What will bring these matters to a head in the next 12 months is that sizeable government deficits that remain need to be financed and the private sector will be reluctant to provide more funds. Moreover, it is increasingly accepted that public debts in Greece, Portugal, and Ireland are now so high that debt restructuring will become necessary. For example, the hole in Greece's public finances over and above the deficit anticipated when its last bailout was drawn up, is expected by the IMF to be 4.4 billion euros in 2014 and 6.5 billion euros in 2015.

The trigger will be the IMF's rules, which forbid the release of more funds unless a country's fiscal plans for the coming year are fully financed. If Greece and others don't receive additional financial support from other Eurozone governments, then defaults loom and the financial market instability will return. Since cutting government spending produces such nasty side effects, all that is left is to cancel the repayment of some debt or pare interest paid on that debt. As the private sector now owns little Greek debt, then the IMF will insist that governments that lent money to Greece in the past accept losses. In plain terms, either Germany contributes to more bailouts or it suffers losses on its previous loans. Such is the fate of a creditor nation.

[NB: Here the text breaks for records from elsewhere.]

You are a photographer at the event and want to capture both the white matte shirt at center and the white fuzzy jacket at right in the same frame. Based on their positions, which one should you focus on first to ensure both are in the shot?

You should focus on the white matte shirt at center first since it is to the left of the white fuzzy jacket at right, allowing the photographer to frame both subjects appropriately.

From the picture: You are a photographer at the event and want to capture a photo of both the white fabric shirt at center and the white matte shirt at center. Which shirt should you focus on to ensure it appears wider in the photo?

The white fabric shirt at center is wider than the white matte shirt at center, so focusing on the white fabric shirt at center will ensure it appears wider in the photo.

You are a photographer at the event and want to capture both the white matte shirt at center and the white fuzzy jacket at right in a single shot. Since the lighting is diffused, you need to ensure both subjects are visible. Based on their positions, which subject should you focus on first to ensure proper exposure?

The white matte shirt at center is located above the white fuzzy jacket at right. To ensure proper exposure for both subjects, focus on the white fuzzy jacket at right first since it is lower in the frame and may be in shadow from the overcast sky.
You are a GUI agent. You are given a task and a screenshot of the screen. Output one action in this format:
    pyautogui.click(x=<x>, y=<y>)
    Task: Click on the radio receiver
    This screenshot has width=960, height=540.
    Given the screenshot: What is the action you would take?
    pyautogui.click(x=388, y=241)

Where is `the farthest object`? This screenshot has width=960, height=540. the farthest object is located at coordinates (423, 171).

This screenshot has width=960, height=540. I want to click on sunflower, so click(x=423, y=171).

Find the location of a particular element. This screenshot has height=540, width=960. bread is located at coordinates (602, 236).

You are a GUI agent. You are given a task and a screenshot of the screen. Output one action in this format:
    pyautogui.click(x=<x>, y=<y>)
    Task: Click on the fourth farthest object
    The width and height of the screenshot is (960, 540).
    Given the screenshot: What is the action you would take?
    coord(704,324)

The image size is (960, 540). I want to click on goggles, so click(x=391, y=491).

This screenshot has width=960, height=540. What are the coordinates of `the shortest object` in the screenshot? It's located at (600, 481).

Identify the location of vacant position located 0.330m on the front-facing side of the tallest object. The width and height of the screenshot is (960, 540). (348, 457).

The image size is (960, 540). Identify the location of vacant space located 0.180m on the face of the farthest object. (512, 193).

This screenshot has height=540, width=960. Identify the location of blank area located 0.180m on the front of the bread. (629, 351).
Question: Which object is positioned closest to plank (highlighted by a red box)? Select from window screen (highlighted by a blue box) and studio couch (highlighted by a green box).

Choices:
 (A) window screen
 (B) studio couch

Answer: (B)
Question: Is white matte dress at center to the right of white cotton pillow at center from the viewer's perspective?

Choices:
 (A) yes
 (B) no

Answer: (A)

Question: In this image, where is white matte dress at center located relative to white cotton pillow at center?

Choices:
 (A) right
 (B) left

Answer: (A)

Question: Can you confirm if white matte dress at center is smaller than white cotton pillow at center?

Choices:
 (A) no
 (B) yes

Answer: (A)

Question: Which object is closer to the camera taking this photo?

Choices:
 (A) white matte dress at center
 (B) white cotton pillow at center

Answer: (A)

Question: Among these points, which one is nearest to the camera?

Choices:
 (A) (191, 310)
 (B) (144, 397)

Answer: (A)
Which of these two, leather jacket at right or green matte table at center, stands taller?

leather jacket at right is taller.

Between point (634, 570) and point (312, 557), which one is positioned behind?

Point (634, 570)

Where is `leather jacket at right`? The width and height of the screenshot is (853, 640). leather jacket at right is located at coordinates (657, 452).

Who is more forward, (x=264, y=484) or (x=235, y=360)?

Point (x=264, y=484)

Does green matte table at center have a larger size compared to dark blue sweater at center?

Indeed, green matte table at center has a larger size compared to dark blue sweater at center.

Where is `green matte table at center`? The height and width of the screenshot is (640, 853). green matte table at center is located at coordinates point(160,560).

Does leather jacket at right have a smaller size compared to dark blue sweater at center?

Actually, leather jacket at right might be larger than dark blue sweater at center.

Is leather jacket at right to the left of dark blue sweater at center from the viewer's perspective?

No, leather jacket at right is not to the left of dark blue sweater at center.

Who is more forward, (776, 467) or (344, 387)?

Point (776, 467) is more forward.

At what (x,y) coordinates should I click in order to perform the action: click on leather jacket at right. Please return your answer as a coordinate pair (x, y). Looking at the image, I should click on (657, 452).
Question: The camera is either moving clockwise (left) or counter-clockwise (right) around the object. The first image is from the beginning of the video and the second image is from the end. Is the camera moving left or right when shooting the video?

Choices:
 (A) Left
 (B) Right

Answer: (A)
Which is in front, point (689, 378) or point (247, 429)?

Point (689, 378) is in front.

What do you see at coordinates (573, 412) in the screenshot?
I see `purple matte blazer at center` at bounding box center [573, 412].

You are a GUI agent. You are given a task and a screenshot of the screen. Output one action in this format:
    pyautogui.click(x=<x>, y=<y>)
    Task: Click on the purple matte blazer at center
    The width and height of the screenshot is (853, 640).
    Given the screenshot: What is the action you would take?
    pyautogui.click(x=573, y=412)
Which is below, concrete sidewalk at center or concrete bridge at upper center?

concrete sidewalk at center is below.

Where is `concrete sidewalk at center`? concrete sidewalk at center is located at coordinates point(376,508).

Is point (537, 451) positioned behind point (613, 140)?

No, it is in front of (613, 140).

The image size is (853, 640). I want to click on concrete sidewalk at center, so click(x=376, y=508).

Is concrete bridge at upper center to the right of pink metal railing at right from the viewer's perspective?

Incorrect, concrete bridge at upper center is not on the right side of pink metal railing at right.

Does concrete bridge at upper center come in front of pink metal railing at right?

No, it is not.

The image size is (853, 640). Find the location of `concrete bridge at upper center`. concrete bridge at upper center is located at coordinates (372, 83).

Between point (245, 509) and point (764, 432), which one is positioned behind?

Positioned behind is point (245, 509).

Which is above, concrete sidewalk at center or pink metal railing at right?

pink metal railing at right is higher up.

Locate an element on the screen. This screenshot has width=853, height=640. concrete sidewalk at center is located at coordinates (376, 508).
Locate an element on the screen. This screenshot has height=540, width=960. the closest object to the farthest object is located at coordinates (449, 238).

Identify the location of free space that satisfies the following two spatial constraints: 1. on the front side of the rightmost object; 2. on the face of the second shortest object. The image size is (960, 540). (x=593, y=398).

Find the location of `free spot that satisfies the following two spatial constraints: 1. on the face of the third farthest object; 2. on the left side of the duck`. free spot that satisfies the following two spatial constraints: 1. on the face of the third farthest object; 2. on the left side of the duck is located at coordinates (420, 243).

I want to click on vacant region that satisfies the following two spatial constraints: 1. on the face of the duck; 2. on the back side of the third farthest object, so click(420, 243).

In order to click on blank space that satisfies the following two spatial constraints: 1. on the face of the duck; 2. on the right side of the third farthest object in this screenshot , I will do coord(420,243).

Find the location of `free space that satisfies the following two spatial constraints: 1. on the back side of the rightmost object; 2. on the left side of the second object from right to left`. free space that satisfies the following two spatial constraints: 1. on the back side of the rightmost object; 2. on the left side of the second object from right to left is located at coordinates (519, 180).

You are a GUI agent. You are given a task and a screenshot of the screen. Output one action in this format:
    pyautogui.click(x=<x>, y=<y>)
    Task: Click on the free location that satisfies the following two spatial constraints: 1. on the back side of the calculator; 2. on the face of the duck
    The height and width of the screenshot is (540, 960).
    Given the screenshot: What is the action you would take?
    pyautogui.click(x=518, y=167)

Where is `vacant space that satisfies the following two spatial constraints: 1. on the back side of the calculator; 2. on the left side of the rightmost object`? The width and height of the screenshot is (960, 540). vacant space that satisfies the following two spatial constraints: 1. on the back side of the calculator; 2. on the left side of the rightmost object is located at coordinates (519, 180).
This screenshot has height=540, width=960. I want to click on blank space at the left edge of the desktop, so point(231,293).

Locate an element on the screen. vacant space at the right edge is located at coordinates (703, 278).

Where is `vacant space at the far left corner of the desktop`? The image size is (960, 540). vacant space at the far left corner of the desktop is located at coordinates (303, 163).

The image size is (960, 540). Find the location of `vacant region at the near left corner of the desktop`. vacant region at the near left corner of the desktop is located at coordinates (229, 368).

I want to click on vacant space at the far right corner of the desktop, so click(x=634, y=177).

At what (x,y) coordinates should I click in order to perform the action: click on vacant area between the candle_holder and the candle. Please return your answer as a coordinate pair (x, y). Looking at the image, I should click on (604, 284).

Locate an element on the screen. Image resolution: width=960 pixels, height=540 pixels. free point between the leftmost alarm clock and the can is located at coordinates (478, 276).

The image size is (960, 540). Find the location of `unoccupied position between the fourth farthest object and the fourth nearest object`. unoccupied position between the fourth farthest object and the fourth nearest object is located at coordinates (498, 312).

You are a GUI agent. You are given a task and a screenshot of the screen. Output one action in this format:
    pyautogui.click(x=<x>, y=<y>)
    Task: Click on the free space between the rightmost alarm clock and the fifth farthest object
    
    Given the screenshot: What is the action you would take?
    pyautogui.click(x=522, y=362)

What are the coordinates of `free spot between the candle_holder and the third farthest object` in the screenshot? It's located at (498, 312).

In sum, don't expect this election to be followed a shift in German policies. What Germany wants for the Eurozone the deficit countries reject and visa versa. This is a recipe for stalemate, which has been obscured in the run up to this convenient election. No doubt new means will be found to mask this fundamental divide on economic policy. Otto von Bismarck also said "Politics is the art of the possible, the attainable -- the art of the next best," and in this case, the next best is more of the same.